- Azerbaijani: Muğanlı
- Mughanly
- Coordinates: 39°49′36″N 47°08′28″E﻿ / ﻿39.82667°N 47.14111°E
- Country: Azerbaijan
- District: Khojavend
- Time zone: UTC+4 (AZT)

= Muğanlı, Khojavend =

Muğanlı (Mughanly) is a village located in Khojavend District of Azerbaijan, it is the centre of the Mughanli rural administrative-territorial country.

== Geography ==
The village of Mughanli is part of the Mughanli rural administrative-territorial county of Khojavend district, and the village of Mughanli is the centre of this rural administrative-territorial county.
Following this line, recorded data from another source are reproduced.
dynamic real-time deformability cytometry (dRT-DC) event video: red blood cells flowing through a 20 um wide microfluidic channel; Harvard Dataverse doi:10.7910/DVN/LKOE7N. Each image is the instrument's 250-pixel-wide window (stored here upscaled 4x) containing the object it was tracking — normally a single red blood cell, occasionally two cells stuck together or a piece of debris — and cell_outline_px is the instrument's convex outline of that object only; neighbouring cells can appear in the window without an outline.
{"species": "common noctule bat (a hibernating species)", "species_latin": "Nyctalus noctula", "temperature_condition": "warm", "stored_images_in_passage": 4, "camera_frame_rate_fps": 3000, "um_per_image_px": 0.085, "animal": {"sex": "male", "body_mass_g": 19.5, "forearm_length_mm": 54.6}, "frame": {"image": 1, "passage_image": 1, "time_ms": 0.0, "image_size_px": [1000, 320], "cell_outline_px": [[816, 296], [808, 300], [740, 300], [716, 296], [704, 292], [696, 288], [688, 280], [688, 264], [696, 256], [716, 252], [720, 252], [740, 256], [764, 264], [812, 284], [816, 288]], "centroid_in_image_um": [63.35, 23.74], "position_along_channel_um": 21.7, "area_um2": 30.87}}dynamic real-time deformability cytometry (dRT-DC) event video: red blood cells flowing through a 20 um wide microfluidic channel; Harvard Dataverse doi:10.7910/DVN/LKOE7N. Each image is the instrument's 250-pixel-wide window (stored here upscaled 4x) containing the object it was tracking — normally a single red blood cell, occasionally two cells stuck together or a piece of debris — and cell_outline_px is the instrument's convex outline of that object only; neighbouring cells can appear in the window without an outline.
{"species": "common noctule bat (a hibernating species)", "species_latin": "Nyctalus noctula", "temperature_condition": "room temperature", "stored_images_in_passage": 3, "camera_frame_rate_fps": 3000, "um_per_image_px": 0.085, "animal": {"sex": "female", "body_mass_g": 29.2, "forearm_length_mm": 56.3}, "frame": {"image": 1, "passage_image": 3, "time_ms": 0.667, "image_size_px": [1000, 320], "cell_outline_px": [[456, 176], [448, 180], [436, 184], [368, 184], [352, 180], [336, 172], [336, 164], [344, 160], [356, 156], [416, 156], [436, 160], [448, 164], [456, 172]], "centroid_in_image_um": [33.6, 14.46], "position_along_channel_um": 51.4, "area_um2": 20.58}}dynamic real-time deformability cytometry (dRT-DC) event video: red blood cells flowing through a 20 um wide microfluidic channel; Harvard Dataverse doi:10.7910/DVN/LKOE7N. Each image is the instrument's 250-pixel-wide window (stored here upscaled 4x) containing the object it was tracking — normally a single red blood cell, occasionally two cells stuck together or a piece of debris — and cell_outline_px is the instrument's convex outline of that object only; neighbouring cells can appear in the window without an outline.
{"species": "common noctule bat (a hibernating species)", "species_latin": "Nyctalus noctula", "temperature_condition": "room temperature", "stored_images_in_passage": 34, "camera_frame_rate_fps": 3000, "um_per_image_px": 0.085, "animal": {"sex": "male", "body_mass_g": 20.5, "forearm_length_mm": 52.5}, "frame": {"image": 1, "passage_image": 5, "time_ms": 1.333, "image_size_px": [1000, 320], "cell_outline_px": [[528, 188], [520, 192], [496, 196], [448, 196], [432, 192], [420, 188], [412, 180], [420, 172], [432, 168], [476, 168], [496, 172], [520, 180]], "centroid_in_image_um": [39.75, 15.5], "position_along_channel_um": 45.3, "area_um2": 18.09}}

It is located at an altitude of 298 m.

== History ==
Under Soviet rule, in 1977, the village of Mughanli was part of Martuni settlement council of the Martuni district of Nagorno-Karabakh Autonomous Region (NKAR) of Azerbaijan SSR.
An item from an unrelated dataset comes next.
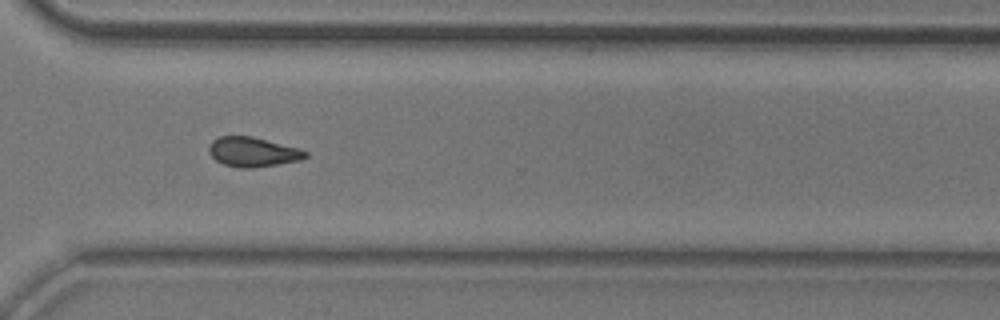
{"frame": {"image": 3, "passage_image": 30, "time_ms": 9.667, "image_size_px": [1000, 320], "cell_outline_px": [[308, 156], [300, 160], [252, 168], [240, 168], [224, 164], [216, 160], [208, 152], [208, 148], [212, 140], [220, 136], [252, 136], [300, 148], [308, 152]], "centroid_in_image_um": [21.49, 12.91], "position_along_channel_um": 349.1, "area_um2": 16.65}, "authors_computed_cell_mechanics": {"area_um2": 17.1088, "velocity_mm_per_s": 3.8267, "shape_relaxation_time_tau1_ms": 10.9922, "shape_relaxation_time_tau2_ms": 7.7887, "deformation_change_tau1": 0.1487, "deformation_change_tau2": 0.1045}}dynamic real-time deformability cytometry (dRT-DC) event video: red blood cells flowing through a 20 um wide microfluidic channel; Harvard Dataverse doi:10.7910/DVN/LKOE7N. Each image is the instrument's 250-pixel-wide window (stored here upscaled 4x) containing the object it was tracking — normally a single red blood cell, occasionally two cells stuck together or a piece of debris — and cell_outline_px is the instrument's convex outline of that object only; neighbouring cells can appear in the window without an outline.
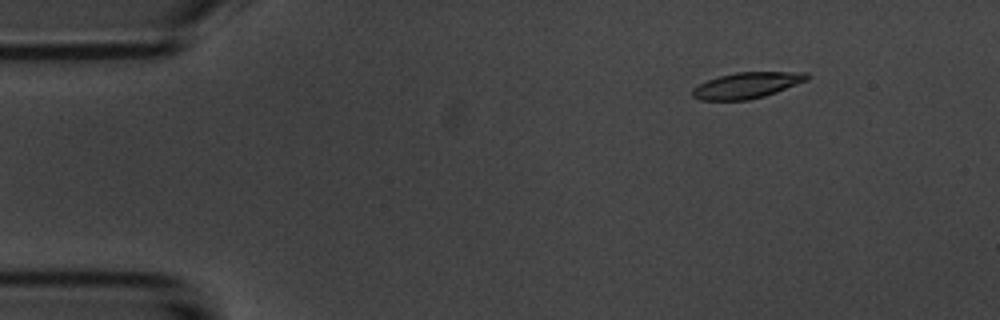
{"species": "common noctule bat (a hibernating species)", "species_latin": "Nyctalus noctula", "temperature_condition": "room temperature", "stored_images_in_passage": 6, "camera_frame_rate_fps": 3000, "um_per_image_px": 0.085, "animal": {"sex": "male", "body_mass_g": 20.1, "forearm_length_mm": 53.5}, "frame": {"image": 1, "passage_image": 2, "time_ms": 2.0, "image_size_px": [1000, 320], "cell_outline_px": [[812, 76], [808, 80], [776, 92], [764, 96], [748, 100], [700, 100], [692, 96], [692, 88], [708, 80], [720, 76], [736, 72], [808, 72]], "centroid_in_image_um": [63.52, 7.25], "position_along_channel_um": 21.5, "area_um2": 17.34}}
According to the Trilateral Statement signed on the night of 9-10 November 2020, following the Second Karabakh War, the village came under the control of the Russian peacekeeping forces.

As a result of the fighting operation that took place in September 2023, Azerbaijan restored its control over the village.

== Population ==
In 1921, the village had a population of 309 people, all of whom were Azerbaijanis (referred to as "Azerbaijani Turks").

According to the publication "Administrative Division of ASSR" prepared in 1933 by the Department of National Economic Accounting of the Azerbaijan SSR (AzNEA), as of 1 January 1933, there were 183 people living in Mughanli (50 households, 91 men and 92 women). The ethnic composition of the entire Mughanli village council was 94% Turks (Azerbaijanis).